No, there are no buildings blowing up, or wild car chases, just great drama. At the least, the first of these, season 1, was terrific. So, heads up! Starts on Sunday......


----------



## Generic (Dec 27, 2005)

I heard good things about this show. I will try it out. It is on Netflix streaming also.


----------



## mattack (Apr 9, 2001)

I presume you mean S1 is on netflix streaming, not S2, which is airing now?

(I don't have netflix streaming anymore, and I haven't watched this show, I've just seen it covered in the press.. and know S2 just premiered on PBS.)


----------



## MeInDallas (Jul 31, 2011)

Season 2 is over now and out on Bluray and DVD. Season 3 begins the end of 2012. Both seasons were great and I do recommended them HIGHLY!

(Yes season 2 is re-airing on PBS now)


----------



## Merejane (Feb 28, 2004)

MeInDallas said:


> Season 2 is over now and out on Bluray and DVD.

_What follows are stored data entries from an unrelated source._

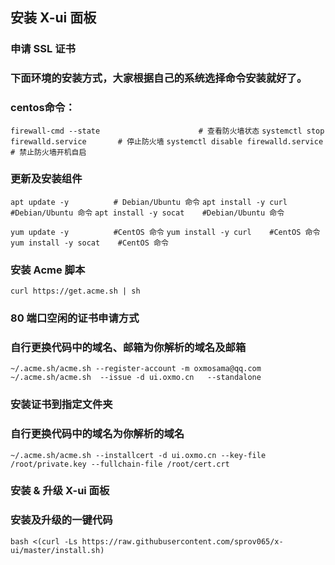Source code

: ## 安装 X-ui 面板
### 申请 SSL 证书
### 下面环境的安装方式，大家根据自己的系统选择命令安装就好了。

### centos命令：
`firewall-cmd --state       			   # 查看防火墙状态`
`systemctl stop firewalld.service       # 停止防火墙`
`systemctl disable firewalld.service    # 禁止防火墙开机自启`


### 更新及安装组件

`apt update -y          # Debian/Ubuntu 命令`
`apt install -y curl    #Debian/Ubuntu 命令`
`apt install -y socat    #Debian/Ubuntu 命令`

`yum update -y          #CentOS 命令`
`yum install -y curl    #CentOS 命令`
`yum install -y socat    #CentOS 命令`


### 安装 Acme 脚本

`curl https://get.acme.sh | sh`

### 80 端口空闲的证书申请方式
### 自行更换代码中的域名、邮箱为你解析的域名及邮箱

`~/.acme.sh/acme.sh --register-account -m oxmosama@qq.com`
`~/.acme.sh/acme.sh  --issue -d ui.oxmo.cn   --standalone`


### 安装证书到指定文件夹
### 自行更换代码中的域名为你解析的域名

`~/.acme.sh/acme.sh --installcert -d ui.oxmo.cn --key-file /root/private.key --fullchain-file /root/cert.crt`


### 安装 & 升级 X-ui 面板
### 安装及升级的一键代码

`bash <(curl -Ls https://raw.githubusercontent.com/sprov065/x-ui/master/install.sh)`

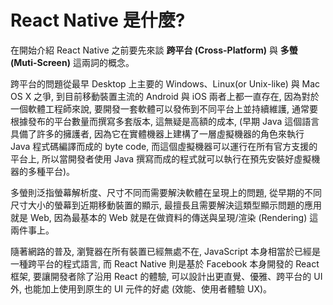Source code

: # React Native 是什麼?
在開始介紹 React Native 之前要先來談 **跨平台 (Cross-Platform)** 與 **多螢 (Muti-Screen)** 這兩詞的概念。

跨平台的問題從最早 Desktop 上主要的 Windows、Linux(or Unix-like) 與 Mac OS X 之爭, 到目前移動裝置主流的 Android 與 iOS 兩者上都一直存在, 因為對於一個軟體工程師來說, 要開發一套軟體可以發佈到不同平台上並持續維護, 通常要根據發布的平台數量而撰寫多套版本, 這無疑是高額的成本, (早期 Java 這個語言具備了許多的擁護者, 因為它在實體機器上建構了一層虛擬機器的角色來執行 Java 程式碼編譯而成的 byte code, 而這個虛擬機器可以運行在所有官方支援的平台上, 所以當開發者使用 Java 撰寫而成的程式就可以執行在預先安裝好虛擬機器的多種平台)。

多螢則泛指螢幕解析度、尺寸不同而需要解決軟體在呈現上的問題, 從早期的不同尺寸大小的螢幕到近期移動裝置的顯示, 最擅長且需要解決這類型顯示問題的應用就是 Web, 因為最基本的 Web 就是在做資料的傳送與呈現/渲染 (Rendering) 這兩件事上。

隨著網路的普及, 瀏覽器在所有裝置已經無處不在, JavaScript 本身相當於已經是一種跨平台的程式語言, 而 React Native 則是基於 Facebook 本身開發的 React 框架, 要讓開發者除了沿用 React 的體驗, 可以設計出更直覺、優雅、跨平台的 UI 外, 也能加上使用到原生的 UI 元件的好處 (效能、使用者體驗 UX)。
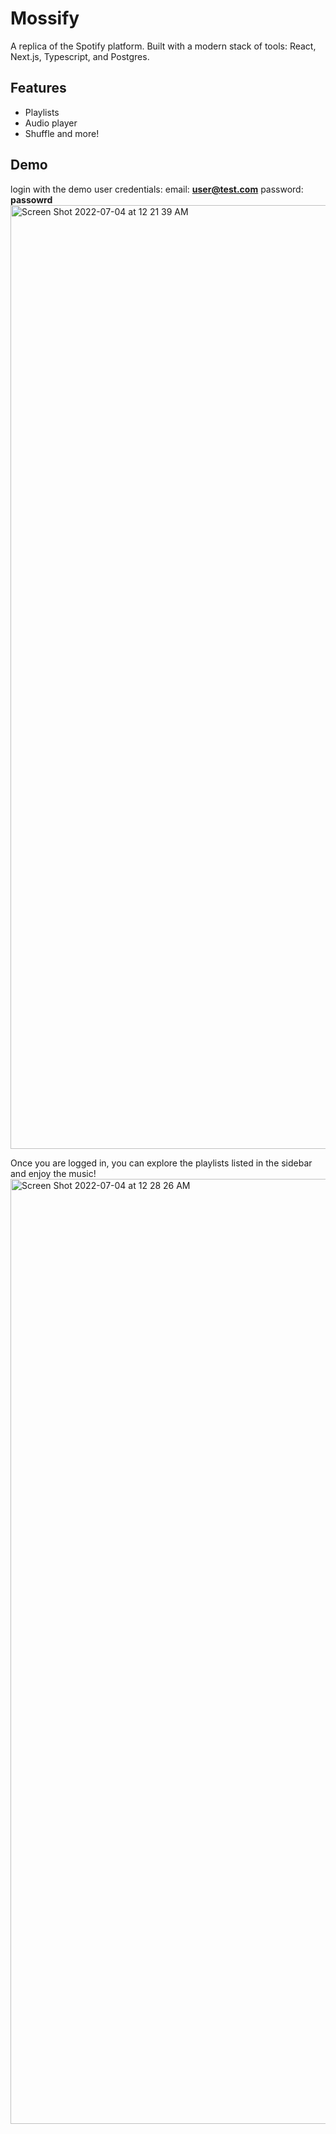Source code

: # Mossify
A replica of the Spotify platform. Built with a modern stack of tools: React, Next.js, Typescript, and Postgres.

## Features
- Playlists
- Audio player
- Shuffle and more!

## Demo
login with the demo user credentials: email: <b>user@test.com</b> password: <b>passowrd</b>
<img width="1510" alt="Screen Shot 2022-07-04 at 12 21 39 AM" src="https://user-images.githubusercontent.com/72308073/177086656-31c03604-e977-45b6-a44c-5565c1bfdc3b.png">

Once you are logged in, you can explore the playlists listed in the sidebar and enjoy the music!
<img width="1512" alt="Screen Shot 2022-07-04 at 12 28 26 AM" src="https://user-images.githubusercontent.com/72308073/177087311-b7499b54-4e27-4096-9c1e-6ddde67e5e34.png">
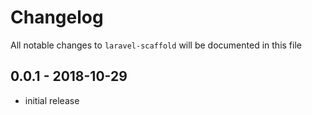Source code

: # Changelog

All notable changes to `laravel-scaffold` will be documented in this file

## 0.0.1 - 2018-10-29

- initial release
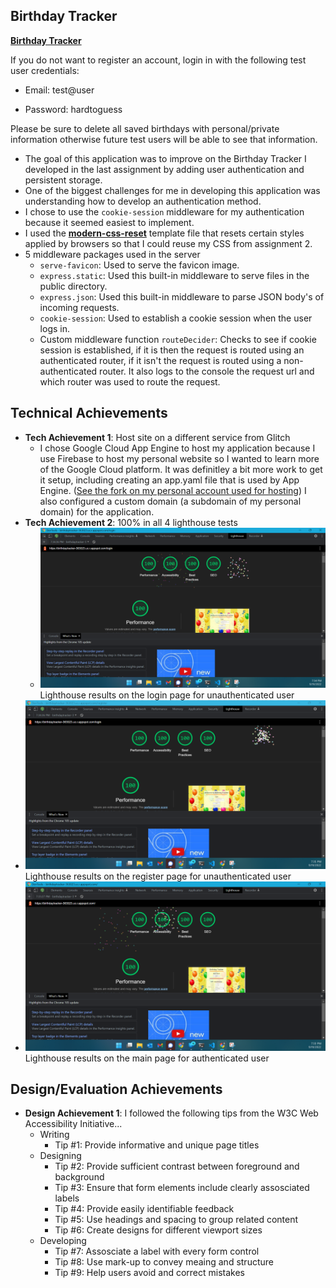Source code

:## Birthday Tracker

[**Birthday Tracker**](https://birthdaytrkr.botsak.com/)

If you do not want to register an account, login in with the following test user credentials: 

  - Email: test@user

  - Password: hardtoguess

Please be sure to delete all saved birthdays with personal/private information otherwise future test users will be able to see that information.


- The goal of this application was to improve on the Birthday Tracker I developed in the last assignment by adding user authentication and persistent storage. 
- One of the biggest challenges for me in developing this application was understanding how to develop an authentication method. 
- I chose to use the `cookie-session` middleware for my authentication because it seemed easiest to implement. 
- I used the [**modern-css-reset**](https://github.com/hankchizljaw/modern-css-reset) template file that resets certain styles applied by browsers so that I could reuse my CSS from assignment 2. 
- 5 middleware packages used in the server
  - `serve-favicon`: Used to serve the favicon image.
  - `express.static`: Used this built-in middleware to serve files in the public directory.
  - `express.json`: Used this built-in middleware to parse JSON body's of incoming requests.
  - `cookie-session`: Used to establish a cookie session when the user logs in. 
  - Custom middleware function `routeDecider`: Checks to see if cookie session is established, if it is then the request is routed using an authenticated router, if it isn't the request is routed using a non-authenticated router. It also logs to the console the request url and which router was used to route the request. 

## Technical Achievements
- **Tech Achievement 1**: Host site on a different service from Glitch
    - I chose Google Cloud App Engine to host my application because I use Firebase to host my personal website so I wanted to learn more of the Google Cloud platform. It was definitley a bit more work to get it setup, including creating an app.yaml file that is used by App Engine. ([See the fork on my personal account used for hosting](https://github.com/benSakac/birthdayTracker)) I also configured a custom domain (a subdomain of my personal domain) for the application.
- **Tech Achievement 2**: 100% in all 4 lighthouse tests 
  - ![Lighthouse results on the login page for unauthenticated users](assets/login.png)
Lighthouse results on the login page for unauthenticated user
 - ![Lighthouse results on the register page for unauthenticated users](assets/register.png)
Lighthouse results on the register page for unauthenticated user
 - ![Lighthouse results on the main page for authenticated users](assets/authenticated-with-data.png)
Lighthouse results on the main page for authenticated user

## Design/Evaluation Achievements
- **Design Achievement 1**: I followed the following tips from the W3C Web Accessibility Initiative...
    - Writing
        - Tip #1: Provide informative and unique page titles 
    - Designing 
        - Tip #2: Provide sufficient contrast between foreground and background
        - Tip #3: Ensure that form elements include clearly assosciated labels
        - Tip #4: Provide easily identifiable feedback 
        - Tip #5: Use headings and spacing to group related content 
        - Tip #6: Create designs for different viewport sizes
    - Developing
        - Tip #7: Assosciate a label with every form control 
        - Tip #8: Use mark-up to convey meaing and structure
        - Tip #9: Help users avoid and correct mistakes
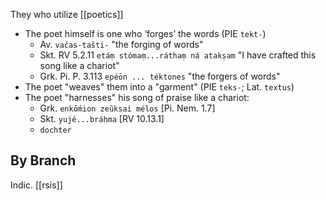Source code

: They who utilize [[poetics]]

- The poet himself is one who ‘forges’ the words (PIE `tekt-`)
	- Av. `vačas-tašti-` "the forging of words"
	- Skt. RV 5.2.11 `etáṃ stómaṃ...ráthaṃ ná atakṣam` "I have crafted this song like a chariot"
	- Grk. Pi. P. 3.113 `epéōn ... téktones` "the forgers of words" 
- The poet "weaves" them into a "garment" (PIE `teks-`; Lat. `textus`)
- The poet "harnesses" his song of praise like a chariot:
	- Grk. `enkṓmion zeũksai mélos` [Pi. Nem. 1.7]
	- Skt. `yujé...bráhma` [RV 10.13.1]
	- `dochter`

## By Branch
Indic. [[rsis]]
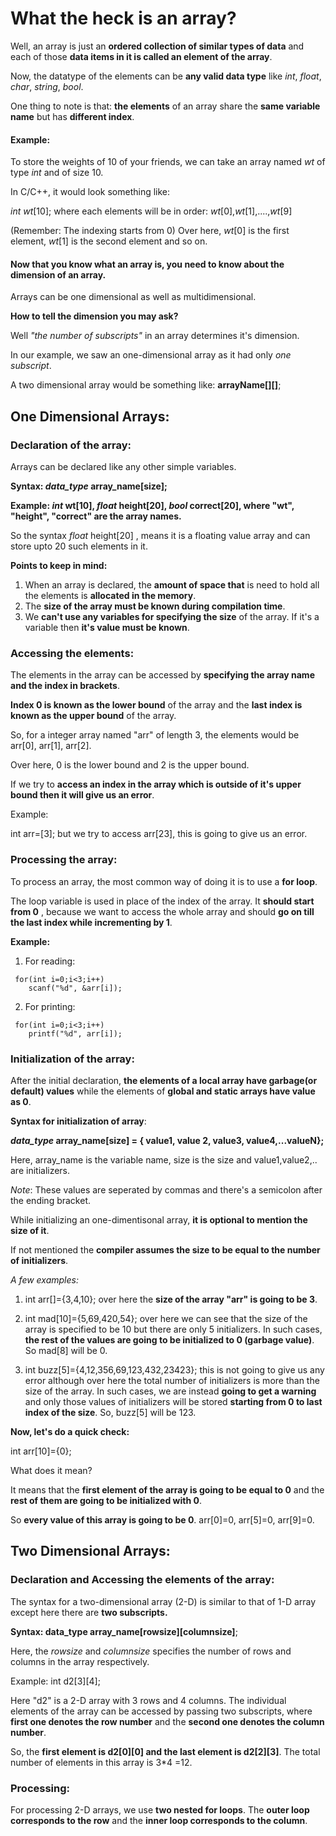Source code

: # What the heck is an array?
   Well, an array is just an __ordered  collection of similar types of data__ and each of those __data items in it is called an element of the array__. 
   
   Now, the datatype of the elements can be __any valid data type__ like _int_, _float_, _char_, _string_, _bool_.
   
   One thing to note is that: __the elements__ of an array share the __same variable name__ but has __different index__.
         
   #### Example:
   To store the weights of 10 of your friends, we can take an array named _wt_ of type _int_ and of size 10.
   
   In C/C++, it would look something like:
   
   _int wt_[10];  where each elements will be in order: _wt_[0],_wt_[1],....,_wt_[9]
   
   (Remember: The indexing starts from 0)
        Over here, _wt_[0] is the first element, _wt_[1] is the second element and so on.
    
  #### Now that you know what an array is, you need to know about the dimension of an array. 
    
  
  Arrays can be one dimensional as well as multidimensional. 
  
  __How to tell the dimension you may ask?__ 
  
  Well _"the number of subscripts"_ in an array determines it's dimension.
    
  In our example, we saw an one-dimensional array as it had only _one subscript_.
  
  A two dimensional array would be something like: __arrayName[][]__;
    
    
## One Dimensional Arrays:
   ### Declaration of the array:
   Arrays can be declared like any other simple variables.
   
   __Syntax: _data_type_   array_name[size];__ 
   
   __Example: _int_ wt[10], _float_ height[20], _bool_ correct[20], where "wt", "height", "correct" are the array names.__ 
   
   So the syntax _float_ height[20] , means it is a floating value array and can store upto 20 such elements in it.
  
   __Points to keep in mind:__
   
   1) When an array is declared, the __amount of space that__ is need to hold all the elements is __allocated in the memory__.
   2) The __size of the array must be known during compilation time__.
   3) We __can't use any variables for specifying the size__ of the array. If it's a variable then __it's value must be known__.
  ### Accessing the elements:
  The elements in the array can be accessed by __specifying the array name and the index in brackets__. 
  
  __Index 0 is known as the lower bound__ of the array and the __last index is known as the upper bound__ of the array.
  
  So, for a integer array named "arr" of length 3, the elements would be arr[0], arr[1], arr[2]. 
  
  Over here, 0 is the lower bound and 2 is the upper bound.
  
  If we try to __access an index in the array which is outside of it's upper bound then it will give us an error__.
  
  Example:
  
  int arr=[3]; but we try to access arr[23], this is going to give us an error.
  
  ### Processing the array:
  To process an array, the most common way of doing it is to use a __for loop__.
  
  The loop variable is used in place of the index of the array. It __should start from 0__ , because we want to access the whole array and should __go on till the last index while incrementing by 1__.
  
   __Example:__
   1) For reading:
   
     for(int i=0;i<3;i++)
        scanf("%d", &arr[i]);
   2) For printing:
   
     for(int i=0;i<3;i++)
        printf("%d", arr[i]);
  ### Initialization of the array:
  After the initial declaration, __the elements of a local array have garbage(or default) values__ while the elements of __global and static arrays have value as 0__.
  
  __Syntax for initialization of array__: 
  
  ___data_type_   array_name[size] = { value1, value 2, value3, value4,...valueN};__
  
  Here, array_name is the variable name, size is the size and value1,value2,.. are initializers.
  
  _Note_: These values are seperated by commas and there's a semicolon after the ending bracket.
 
   While initializing an one-dimentisonal array, __it is optional to mention the size of it__.
   
   If not mentioned the __compiler assumes the size to be equal to the number of initializers__.
   
   _A few examples:_
   1) int arr[]={3,4,10}; over here the __size of the array "arr" is going to be 3__.

   2) int mad[10]={5,69,420,54}; over here we can see that the size of the array is specified to be 10 but there are only 5 initializers. In such cases, __the rest of the values are going to be initialized to 0 (garbage value)__. So mad[8] will be 0.
   
   3) int buzz[5]={4,12,356,69,123,432,23423}; this is not going to give us any error although over here the total number of initializers is more than the size of the array. In such cases, we are instead __going to get a warning__ and only those values of initializers will be stored __starting from 0 to last index of the size__. So, buzz[5] will be 123.
   
   __Now, let's do a quick check:__
   
   int arr[10]={0};
   
   What does it mean? 
   
   It means that the __first element of the array is going to be equal to 0__ and the __rest of them are going to be initialized with 0__. 
   
   So __every value of this array is going to be 0__. arr[0]=0, arr[5]=0, arr[9]=0.
  
## Two Dimensional Arrays:
   ### Declaration and Accessing the elements of the array:
   The syntax for a two-dimensional array (2-D) is similar to that of 1-D array except here there are __two subscripts.__
  
  __Syntax: data_type  array_name[rowsize][columnsize]__;
  
  Here, the _rowsize_ and _columnsize_ specifies the number of rows and columns in the array respectively.
  
  Example:  int d2[3][4];
  
  Here "d2" is a 2-D array with 3 rows and 4 columns. The individual elements of the array can be accessed by passing two subscripts, where __first one denotes the row number__ and the __second one denotes the column number__. 
  
  So, the __first element is d2[0][0] and the last element is d2[2][3]__.  The total number of elements in this array is 3*4 =12.
  
  ### Processing:
  For processing 2-D arrays, we use __two nested for loops__.  The __outer loop corresponds to the row__ and the __inner loop corresponds to the column__.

On Amazon in the U.S., the Season 2 DVD is not available until February 7, 2012. Is there somewhere else that it can be purchased now?


----------



## jakerock (Dec 9, 2002)

Watched the first episode of the new season and was excited about the new season. My wife was relating all the stuff "we'd" seen last season but I only remembered a little of it then realized I was confusing it with Upstairs/Downstairs. Doh. But I watched it and liked it.


----------



## Welshdog (Jan 4, 2005)

Season 2 is over in Great Britain. Just started airing in the US.


----------



## MeInDallas (Jul 31, 2011)

Merejane said:


> On Amazon in the U.S., the Season 2 DVD is not available until February 7, 2012. Is there somewhere else that it can be purchased now?


Oh yeah I just seen that on PBS.com when I looked. I have a friend that lives in the UK and he copied the DVD's and sent to me. I didnt know it wasnt available in the USA until 2/7/12 yet, sorry. They got them in November 2011 in the UK and he sent them to me for Christmas.


----------



## mattack (Apr 9, 2001)

You do realize that's illegal, right?


----------



## MeInDallas (Jul 31, 2011)

mattack said:


> You do realize that's illegal, right?


You're not telling me anything I dont already know.


----------